INSTRUCTIONS FOR THE TASK: Using "October" as the search string, find the matching lines below and copy them.

DATA PROVIDED:

=== Begin Enclosure ===

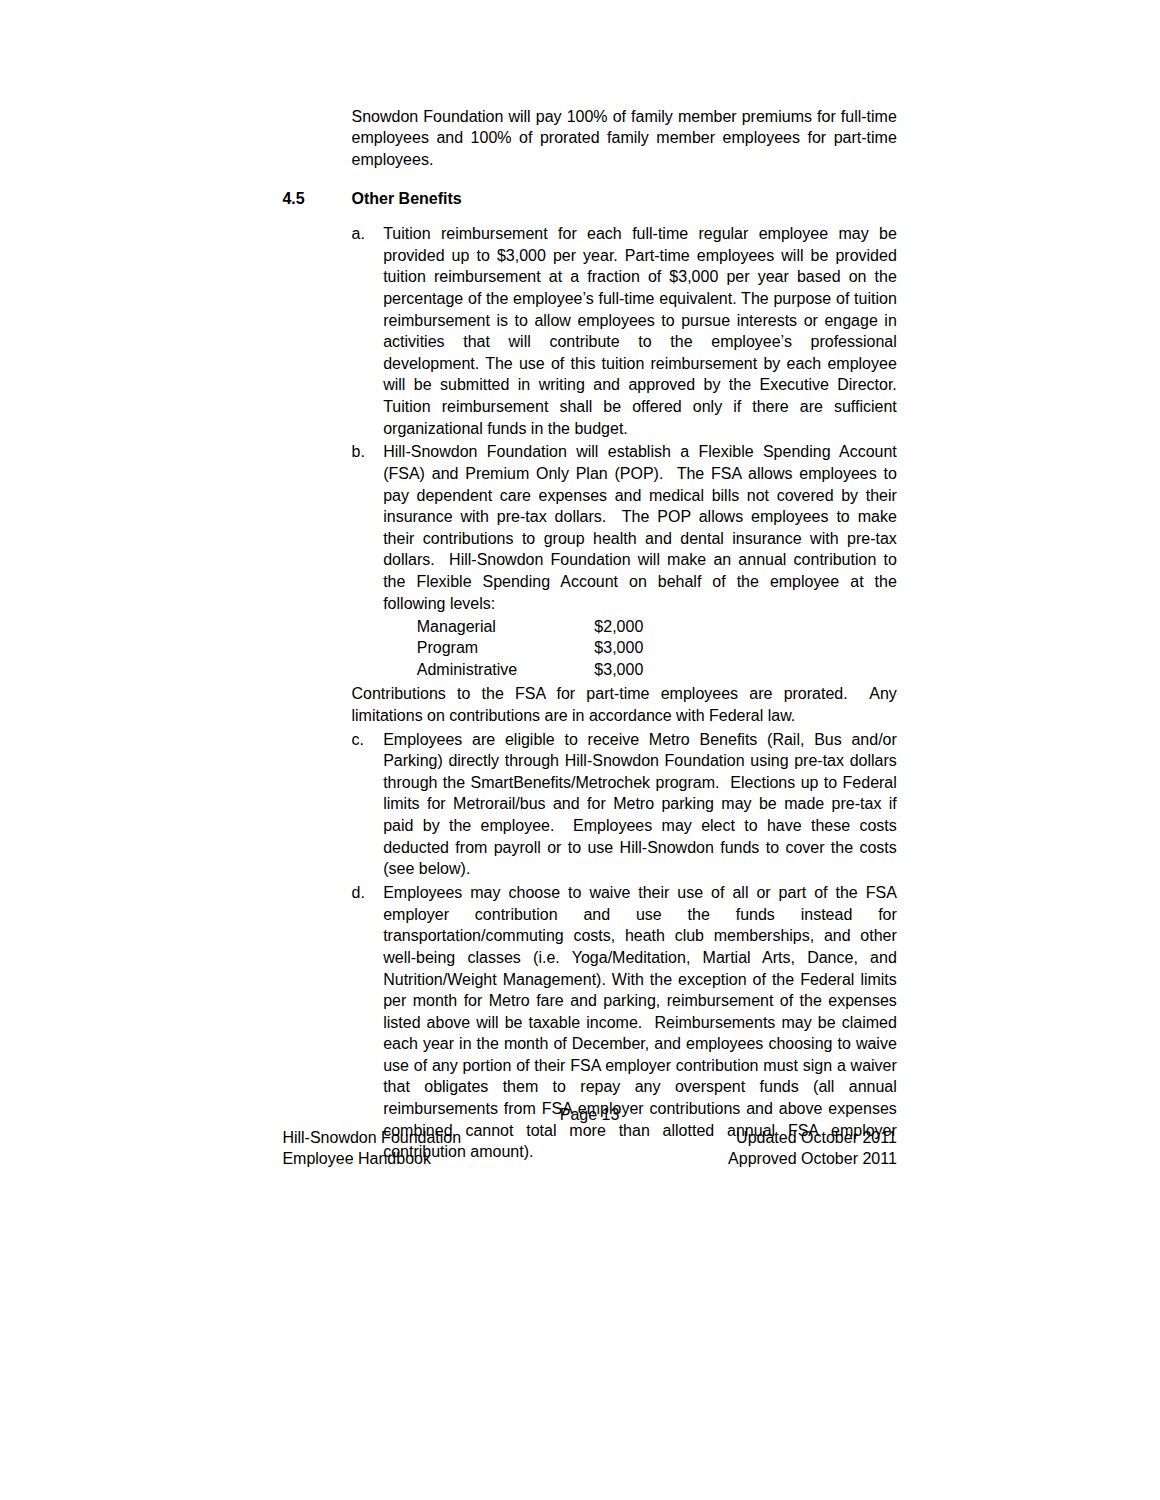Snowdon Foundation will pay 100% of family member premiums for full-time employees and 100% of prorated family member employees for part-time employees.
4.5 Other Benefits
a. Tuition reimbursement for each full-time regular employee may be provided up to $3,000 per year. Part-time employees will be provided tuition reimbursement at a fraction of $3,000 per year based on the percentage of the employee’s full-time equivalent. The purpose of tuition reimbursement is to allow employees to pursue interests or engage in activities that will contribute to the employee’s professional development. The use of this tuition reimbursement by each employee will be submitted in writing and approved by the Executive Director. Tuition reimbursement shall be offered only if there are sufficient organizational funds in the budget.
b. Hill-Snowdon Foundation will establish a Flexible Spending Account (FSA) and Premium Only Plan (POP). The FSA allows employees to pay dependent care expenses and medical bills not covered by their insurance with pre-tax dollars. The POP allows employees to make their contributions to group health and dental insurance with pre-tax dollars. Hill-Snowdon Foundation will make an annual contribution to the Flexible Spending Account on behalf of the employee at the following levels:
| Managerial | $2,000 |
| Program | $3,000 |
| Administrative | $3,000 |
Contributions to the FSA for part-time employees are prorated. Any limitations on contributions are in accordance with Federal law.
c. Employees are eligible to receive Metro Benefits (Rail, Bus and/or Parking) directly through Hill-Snowdon Foundation using pre-tax dollars through the SmartBenefits/Metrochek program. Elections up to Federal limits for Metrorail/bus and for Metro parking may be made pre-tax if paid by the employee. Employees may elect to have these costs deducted from payroll or to use Hill-Snowdon funds to cover the costs (see below).
d. Employees may choose to waive their use of all or part of the FSA employer contribution and use the funds instead for transportation/commuting costs, heath club memberships, and other well-being classes (i.e. Yoga/Meditation, Martial Arts, Dance, and Nutrition/Weight Management). With the exception of the Federal limits per month for Metro fare and parking, reimbursement of the expenses listed above will be taxable income. Reimbursements may be claimed each year in the month of December, and employees choosing to waive use of any portion of their FSA employer contribution must sign a waiver that obligates them to repay any overspent funds (all annual reimbursements from FSA employer contributions and above expenses combined cannot total more than allotted annual FSA employer contribution amount).
Page 13
Hill-Snowdon Foundation
Employee Handbook
Updated October 2011
Approved October 2011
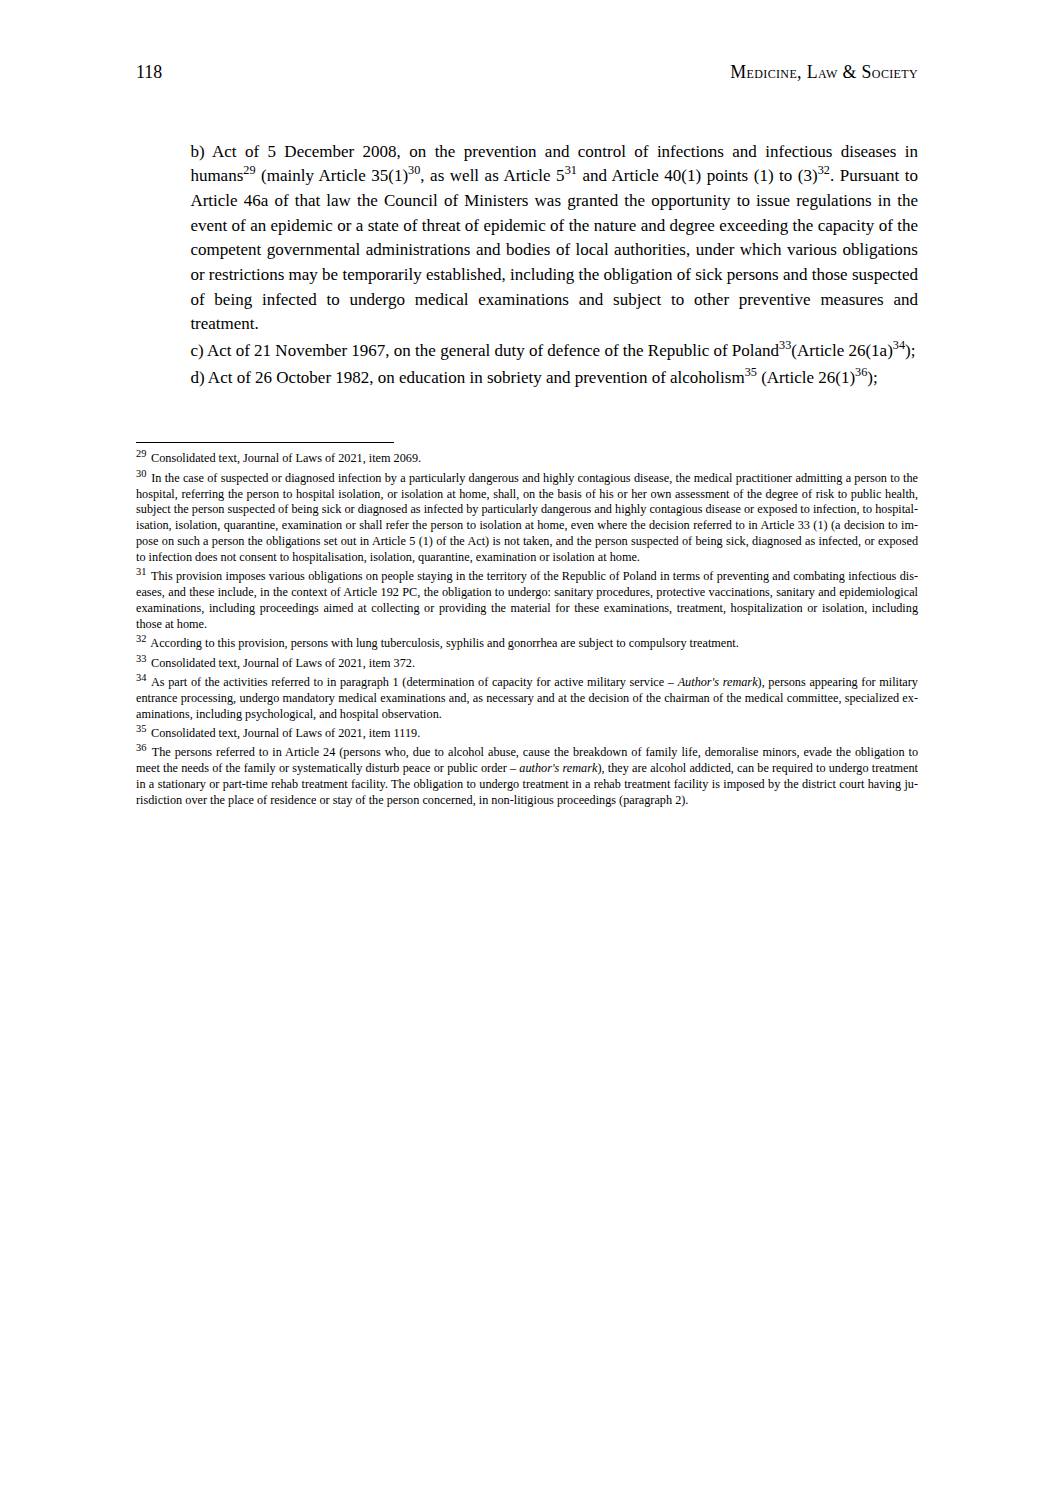118 Medicine, Law & Society
b) Act of 5 December 2008, on the prevention and control of infections and infectious diseases in humans29 (mainly Article 35(1)30, as well as Article 531 and Article 40(1) points (1) to (3)32. Pursuant to Article 46a of that law the Council of Ministers was granted the opportunity to issue regulations in the event of an epidemic or a state of threat of epidemic of the nature and degree exceeding the capacity of the competent governmental administrations and bodies of local authorities, under which various obligations or restrictions may be temporarily established, including the obligation of sick persons and those suspected of being infected to undergo medical examinations and subject to other preventive measures and treatment.
c) Act of 21 November 1967, on the general duty of defence of the Republic of Poland33(Article 26(1a)34);
d) Act of 26 October 1982, on education in sobriety and prevention of alcoholism35 (Article 26(1)36);
29 Consolidated text, Journal of Laws of 2021, item 2069.
30 In the case of suspected or diagnosed infection by a particularly dangerous and highly contagious disease, the medical practitioner admitting a person to the hospital, referring the person to hospital isolation, or isolation at home, shall, on the basis of his or her own assessment of the degree of risk to public health, subject the person suspected of being sick or diagnosed as infected by particularly dangerous and highly contagious disease or exposed to infection, to hospitalisation, isolation, quarantine, examination or shall refer the person to isolation at home, even where the decision referred to in Article 33 (1) (a decision to impose on such a person the obligations set out in Article 5 (1) of the Act) is not taken, and the person suspected of being sick, diagnosed as infected, or exposed to infection does not consent to hospitalisation, isolation, quarantine, examination or isolation at home.
31 This provision imposes various obligations on people staying in the territory of the Republic of Poland in terms of preventing and combating infectious diseases, and these include, in the context of Article 192 PC, the obligation to undergo: sanitary procedures, protective vaccinations, sanitary and epidemiological examinations, including proceedings aimed at collecting or providing the material for these examinations, treatment, hospitalization or isolation, including those at home.
32 According to this provision, persons with lung tuberculosis, syphilis and gonorrhea are subject to compulsory treatment.
33 Consolidated text, Journal of Laws of 2021, item 372.
34 As part of the activities referred to in paragraph 1 (determination of capacity for active military service – Author's remark), persons appearing for military entrance processing, undergo mandatory medical examinations and, as necessary and at the decision of the chairman of the medical committee, specialized examinations, including psychological, and hospital observation.
35 Consolidated text, Journal of Laws of 2021, item 1119.
36 The persons referred to in Article 24 (persons who, due to alcohol abuse, cause the breakdown of family life, demoralise minors, evade the obligation to meet the needs of the family or systematically disturb peace or public order – author's remark), they are alcohol addicted, can be required to undergo treatment in a stationary or part-time rehab treatment facility. The obligation to undergo treatment in a rehab treatment facility is imposed by the district court having jurisdiction over the place of residence or stay of the person concerned, in non-litigious proceedings (paragraph 2).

=== End Enclosure ===

SOLUTION BELOW:
Updated October 2011
Approved October 2011
d) Act of 26 October 1982, on education in sobriety and prevention of alcoholism35 (Article 26(1)36);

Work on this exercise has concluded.